◆ Dataset
-*-*-

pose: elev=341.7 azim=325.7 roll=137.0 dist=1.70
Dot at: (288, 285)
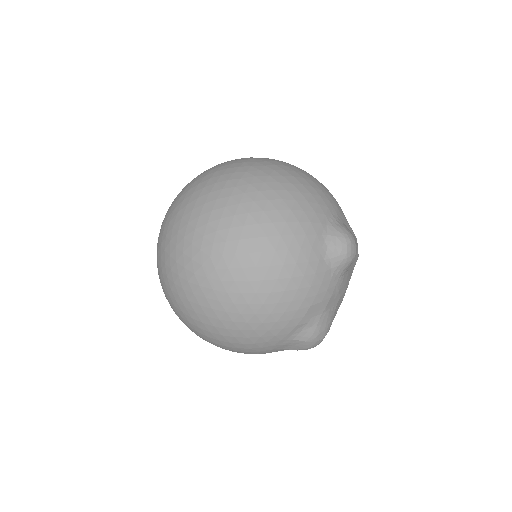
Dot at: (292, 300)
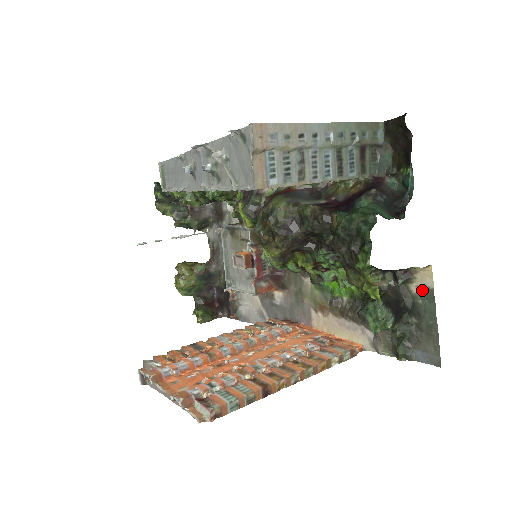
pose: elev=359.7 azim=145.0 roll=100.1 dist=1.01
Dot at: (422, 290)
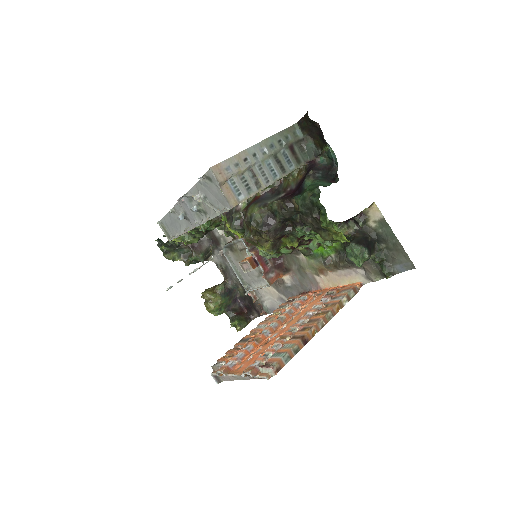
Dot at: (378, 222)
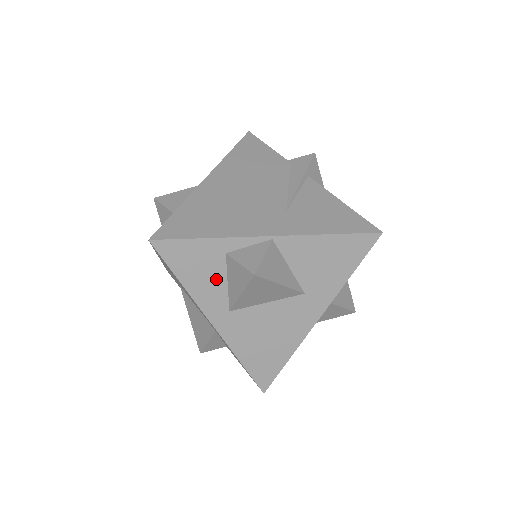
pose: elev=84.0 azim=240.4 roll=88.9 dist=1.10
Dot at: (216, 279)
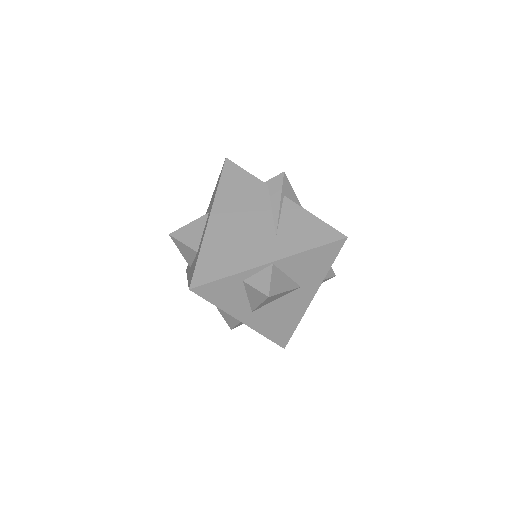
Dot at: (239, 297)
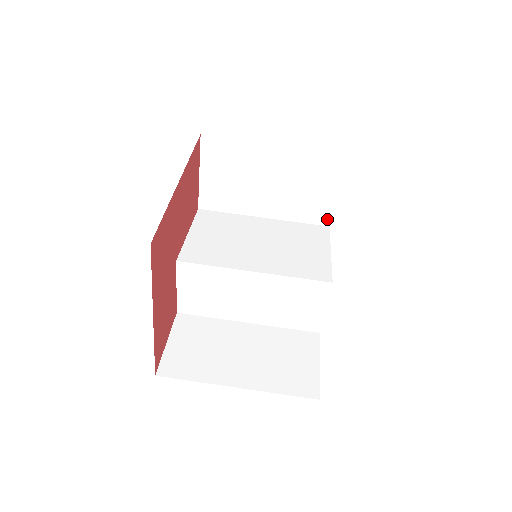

-*-*-

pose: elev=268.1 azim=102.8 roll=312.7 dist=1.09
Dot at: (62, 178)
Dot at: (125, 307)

-*-*-

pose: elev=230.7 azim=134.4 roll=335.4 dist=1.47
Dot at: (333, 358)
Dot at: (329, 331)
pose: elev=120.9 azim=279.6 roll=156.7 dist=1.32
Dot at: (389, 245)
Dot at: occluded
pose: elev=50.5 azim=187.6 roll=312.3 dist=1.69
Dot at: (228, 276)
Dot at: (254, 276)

-*-*-

◆ Job
Copy out the data word for word, starting at the line that contains "pose: elev=120.9 azim=279.6" and stopping after the line that contains "Dot at: (254, 276)".

◆ Answer in full
pose: elev=120.9 azim=279.6 roll=156.7 dist=1.32
Dot at: (389, 245)
Dot at: occluded
pose: elev=50.5 azim=187.6 roll=312.3 dist=1.69
Dot at: (228, 276)
Dot at: (254, 276)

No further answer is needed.